*EXERCISE DESCRIPTION*: Each record below needs to be retyped exactly.
** Opening RECORDS block **
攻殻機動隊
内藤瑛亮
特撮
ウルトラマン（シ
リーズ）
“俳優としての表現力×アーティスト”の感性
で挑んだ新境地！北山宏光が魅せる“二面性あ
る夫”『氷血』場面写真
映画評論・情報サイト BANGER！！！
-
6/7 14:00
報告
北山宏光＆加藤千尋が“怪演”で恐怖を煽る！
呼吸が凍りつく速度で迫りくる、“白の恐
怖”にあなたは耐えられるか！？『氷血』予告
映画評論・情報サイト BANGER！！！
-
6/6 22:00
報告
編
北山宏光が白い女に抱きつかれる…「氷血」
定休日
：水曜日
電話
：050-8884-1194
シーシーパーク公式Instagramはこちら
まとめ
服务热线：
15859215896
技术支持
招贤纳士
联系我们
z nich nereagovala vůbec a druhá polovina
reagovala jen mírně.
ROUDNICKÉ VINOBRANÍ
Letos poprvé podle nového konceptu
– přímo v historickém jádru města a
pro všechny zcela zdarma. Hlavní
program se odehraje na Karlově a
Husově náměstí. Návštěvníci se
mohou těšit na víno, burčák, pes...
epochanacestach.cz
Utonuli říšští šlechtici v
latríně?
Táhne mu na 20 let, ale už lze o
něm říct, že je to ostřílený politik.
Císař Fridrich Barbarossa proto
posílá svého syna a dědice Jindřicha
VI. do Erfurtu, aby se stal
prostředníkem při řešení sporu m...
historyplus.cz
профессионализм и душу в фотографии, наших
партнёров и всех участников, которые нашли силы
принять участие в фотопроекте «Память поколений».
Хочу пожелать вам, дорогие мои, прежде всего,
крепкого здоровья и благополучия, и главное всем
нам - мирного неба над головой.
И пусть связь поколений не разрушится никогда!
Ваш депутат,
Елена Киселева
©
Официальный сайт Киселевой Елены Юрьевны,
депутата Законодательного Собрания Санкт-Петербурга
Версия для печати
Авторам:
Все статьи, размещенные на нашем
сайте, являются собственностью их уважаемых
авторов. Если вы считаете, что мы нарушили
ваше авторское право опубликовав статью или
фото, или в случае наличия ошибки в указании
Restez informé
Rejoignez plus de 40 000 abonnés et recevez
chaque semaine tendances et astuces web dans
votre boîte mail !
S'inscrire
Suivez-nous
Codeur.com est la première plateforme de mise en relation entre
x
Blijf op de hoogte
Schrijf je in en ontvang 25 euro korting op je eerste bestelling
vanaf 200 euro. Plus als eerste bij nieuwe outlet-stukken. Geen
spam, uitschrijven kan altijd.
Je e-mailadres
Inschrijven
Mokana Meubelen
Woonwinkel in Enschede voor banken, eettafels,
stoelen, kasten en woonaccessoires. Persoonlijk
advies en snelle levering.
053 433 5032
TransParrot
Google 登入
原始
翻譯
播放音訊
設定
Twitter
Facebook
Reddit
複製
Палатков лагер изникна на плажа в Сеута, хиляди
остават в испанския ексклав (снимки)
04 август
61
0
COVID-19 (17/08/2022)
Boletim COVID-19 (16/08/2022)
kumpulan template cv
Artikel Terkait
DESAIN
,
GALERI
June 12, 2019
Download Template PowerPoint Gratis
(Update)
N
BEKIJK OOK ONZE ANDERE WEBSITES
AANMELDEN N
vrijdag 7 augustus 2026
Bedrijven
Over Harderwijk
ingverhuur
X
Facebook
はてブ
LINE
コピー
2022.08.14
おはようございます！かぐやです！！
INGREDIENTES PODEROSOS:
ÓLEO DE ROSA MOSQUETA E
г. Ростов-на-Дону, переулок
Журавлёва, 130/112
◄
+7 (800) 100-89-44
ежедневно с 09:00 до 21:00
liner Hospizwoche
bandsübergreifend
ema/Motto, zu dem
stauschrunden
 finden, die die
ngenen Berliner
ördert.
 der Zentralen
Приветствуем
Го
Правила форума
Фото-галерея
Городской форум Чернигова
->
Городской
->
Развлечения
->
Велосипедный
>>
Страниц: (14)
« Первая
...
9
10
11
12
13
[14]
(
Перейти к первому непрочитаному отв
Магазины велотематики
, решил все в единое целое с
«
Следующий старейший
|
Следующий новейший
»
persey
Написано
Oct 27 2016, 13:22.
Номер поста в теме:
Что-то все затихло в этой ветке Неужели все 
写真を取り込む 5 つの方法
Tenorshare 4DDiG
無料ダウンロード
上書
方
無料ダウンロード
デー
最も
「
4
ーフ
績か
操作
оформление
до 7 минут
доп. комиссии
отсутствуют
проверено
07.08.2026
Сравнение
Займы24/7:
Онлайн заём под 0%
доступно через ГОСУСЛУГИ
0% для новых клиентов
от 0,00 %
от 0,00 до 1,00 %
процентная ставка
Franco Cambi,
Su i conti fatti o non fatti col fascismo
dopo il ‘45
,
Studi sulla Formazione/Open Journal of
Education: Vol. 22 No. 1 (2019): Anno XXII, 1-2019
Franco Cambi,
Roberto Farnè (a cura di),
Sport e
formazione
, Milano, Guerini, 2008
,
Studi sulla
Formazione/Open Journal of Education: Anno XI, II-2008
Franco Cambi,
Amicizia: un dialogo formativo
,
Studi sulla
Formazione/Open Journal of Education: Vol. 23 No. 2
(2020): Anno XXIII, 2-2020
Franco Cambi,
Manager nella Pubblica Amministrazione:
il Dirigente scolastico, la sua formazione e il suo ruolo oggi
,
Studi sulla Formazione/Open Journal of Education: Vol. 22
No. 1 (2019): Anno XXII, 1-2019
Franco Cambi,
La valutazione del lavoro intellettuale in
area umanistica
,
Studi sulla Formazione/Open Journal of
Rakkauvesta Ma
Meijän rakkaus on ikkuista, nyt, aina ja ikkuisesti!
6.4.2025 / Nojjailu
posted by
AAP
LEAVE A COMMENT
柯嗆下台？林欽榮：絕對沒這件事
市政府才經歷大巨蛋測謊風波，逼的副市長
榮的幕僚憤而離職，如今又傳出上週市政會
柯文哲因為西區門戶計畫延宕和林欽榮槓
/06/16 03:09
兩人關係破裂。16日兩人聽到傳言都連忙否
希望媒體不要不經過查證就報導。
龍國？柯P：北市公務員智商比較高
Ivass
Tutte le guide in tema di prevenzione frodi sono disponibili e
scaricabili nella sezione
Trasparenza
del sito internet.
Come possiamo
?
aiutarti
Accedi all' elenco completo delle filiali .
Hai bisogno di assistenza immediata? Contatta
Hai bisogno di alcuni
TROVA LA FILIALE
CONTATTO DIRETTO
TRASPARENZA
** Closing RECORDS block **
*EXERCISE SOLUTION*:
攻殻機動隊
内藤瑛亮
特撮
ウルトラマン（シ
リーズ）
“俳優としての表現力×アーティスト”の感性
で挑んだ新境地！北山宏光が魅せる“二面性あ
る夫”『氷血』場面写真
映画評論・情報サイト BANGER！！！
-
6/7 14:00
報告
北山宏光＆加藤千尋が“怪演”で恐怖を煽る！
呼吸が凍りつく速度で迫りくる、“白の恐
怖”にあなたは耐えられるか！？『氷血』予告
映画評論・情報サイト BANGER！！！
-
6/6 22:00
報告
編
北山宏光が白い女に抱きつかれる…「氷血」
定休日
：水曜日
電話
：050-8884-1194
シーシーパーク公式Instagramはこちら
まとめ
服务热线：
15859215896
技术支持
招贤纳士
联系我们
z nich nereagovala vůbec a druhá polovina
reagovala jen mírně.
ROUDNICKÉ VINOBRANÍ
Letos poprvé podle nového konceptu
– přímo v historickém jádru města a
pro všechny zcela zdarma. Hlavní
program se odehraje na Karlově a
Husově náměstí. Návštěvníci se
mohou těšit na víno, burčák, pes...
epochanacestach.cz
Utonuli říšští šlechtici v
latríně?
Táhne mu na 20 let, ale už lze o
něm říct, že je to ostřílený politik.
Císař Fridrich Barbarossa proto
posílá svého syna a dědice Jindřicha
VI. do Erfurtu, aby se stal
prostředníkem při řešení sporu m...
historyplus.cz
профессионализм и душу в фотографии, наших
партнёров и всех участников, которые нашли силы
принять участие в фотопроекте «Память поколений».
Хочу пожелать вам, дорогие мои, прежде всего,
крепкого здоровья и благополучия, и главное всем
нам - мирного неба над головой.
И пусть связь поколений не разрушится никогда!
Ваш депутат,
Елена Киселева
©
Официальный сайт Киселевой Елены Юрьевны,
депутата Законодательного Собрания Санкт-Петербурга
Версия для печати
Авторам:
Все статьи, размещенные на нашем
сайте, являются собственностью их уважаемых
авторов. Если вы считаете, что мы нарушили
ваше авторское право опубликовав статью или
фото, или в случае наличия ошибки в указании
Restez informé
Rejoignez plus de 40 000 abonnés et recevez
chaque semaine tendances et astuces web dans
votre boîte mail !
S'inscrire
Suivez-nous
Codeur.com est la première plateforme de mise en relation entre
x
Blijf op de hoogte
Schrijf je in en ontvang 25 euro korting op je eerste bestelling
vanaf 200 euro. Plus als eerste bij nieuwe outlet-stukken. Geen
spam, uitschrijven kan altijd.
Je e-mailadres
Inschrijven
Mokana Meubelen
Woonwinkel in Enschede voor banken, eettafels,
stoelen, kasten en woonaccessoires. Persoonlijk
advies en snelle levering.
053 433 5032
TransParrot
Google 登入
原始
翻譯
播放音訊
設定
Twitter
Facebook
Reddit
複製
Палатков лагер изникна на плажа в Сеута, хиляди
остават в испанския ексклав (снимки)
04 август
61
0
COVID-19 (17/08/2022)
Boletim COVID-19 (16/08/2022)
kumpulan template cv
Artikel Terkait
DESAIN
,
GALERI
June 12, 2019
Download Template PowerPoint Gratis
(Update)
N
BEKIJK OOK ONZE ANDERE WEBSITES
AANMELDEN N
vrijdag 7 augustus 2026
Bedrijven
Over Harderwijk
ingverhuur
X
Facebook
はてブ
LINE
コピー
2022.08.14
おはようございます！かぐやです！！
INGREDIENTES PODEROSOS:
ÓLEO DE ROSA MOSQUETA E
г. Ростов-на-Дону, переулок
Журавлёва, 130/112
◄
+7 (800) 100-89-44
ежедневно с 09:00 до 21:00
liner Hospizwoche
bandsübergreifend
ema/Motto, zu dem
stauschrunden
 finden, die die
ngenen Berliner
ördert.
 der Zentralen
Приветствуем
Го
Правила форума
Фото-галерея
Городской форум Чернигова
->
Городской
->
Развлечения
->
Велосипедный
>>
Страниц: (14)
« Первая
...
9
10
11
12
13
[14]
(
Перейти к первому непрочитаному отв
Магазины велотематики
, решил все в единое целое с
«
Следующий старейший
|
Следующий новейший
»
persey
Написано
Oct 27 2016, 13:22.
Номер поста в теме:
Что-то все затихло в этой ветке Неужели все 
写真を取り込む 5 つの方法
Tenorshare 4DDiG
無料ダウンロード
上書
方
無料ダウンロード
デー
最も
「
4
ーフ
績か
操作
оформление
до 7 минут
доп. комиссии
отсутствуют
проверено
07.08.2026
Сравнение
Займы24/7:
Онлайн заём под 0%
доступно через ГОСУСЛУГИ
0% для новых клиентов
от 0,00 %
от 0,00 до 1,00 %
процентная ставка
Franco Cambi,
Su i conti fatti o non fatti col fascismo
dopo il ‘45
,
Studi sulla Formazione/Open Journal of
Education: Vol. 22 No. 1 (2019): Anno XXII, 1-2019
Franco Cambi,
Roberto Farnè (a cura di),
Sport e
formazione
, Milano, Guerini, 2008
,
Studi sulla
Formazione/Open Journal of Education: Anno XI, II-2008
Franco Cambi,
Amicizia: un dialogo formativo
,
Studi sulla
Formazione/Open Journal of Education: Vol. 23 No. 2
(2020): Anno XXIII, 2-2020
Franco Cambi,
Manager nella Pubblica Amministrazione:
il Dirigente scolastico, la sua formazione e il suo ruolo oggi
,
Studi sulla Formazione/Open Journal of Education: Vol. 22
No. 1 (2019): Anno XXII, 1-2019
Franco Cambi,
La valutazione del lavoro intellettuale in
area umanistica
,
Studi sulla Formazione/Open Journal of
Rakkauvesta Ma
Meijän rakkaus on ikkuista, nyt, aina ja ikkuisesti!
6.4.2025 / Nojjailu
posted by
AAP
LEAVE A COMMENT
柯嗆下台？林欽榮：絕對沒這件事
市政府才經歷大巨蛋測謊風波，逼的副市長
榮的幕僚憤而離職，如今又傳出上週市政會
柯文哲因為西區門戶計畫延宕和林欽榮槓
/06/16 03:09
兩人關係破裂。16日兩人聽到傳言都連忙否
希望媒體不要不經過查證就報導。
龍國？柯P：北市公務員智商比較高
Ivass
Tutte le guide in tema di prevenzione frodi sono disponibili e
scaricabili nella sezione
Trasparenza
del sito internet.
Come possiamo
?
aiutarti
Accedi all' elenco completo delle filiali .
Hai bisogno di assistenza immediata? Contatta
Hai bisogno di alcuni
TROVA LA FILIALE
CONTATTO DIRETTO
TRASPARENZA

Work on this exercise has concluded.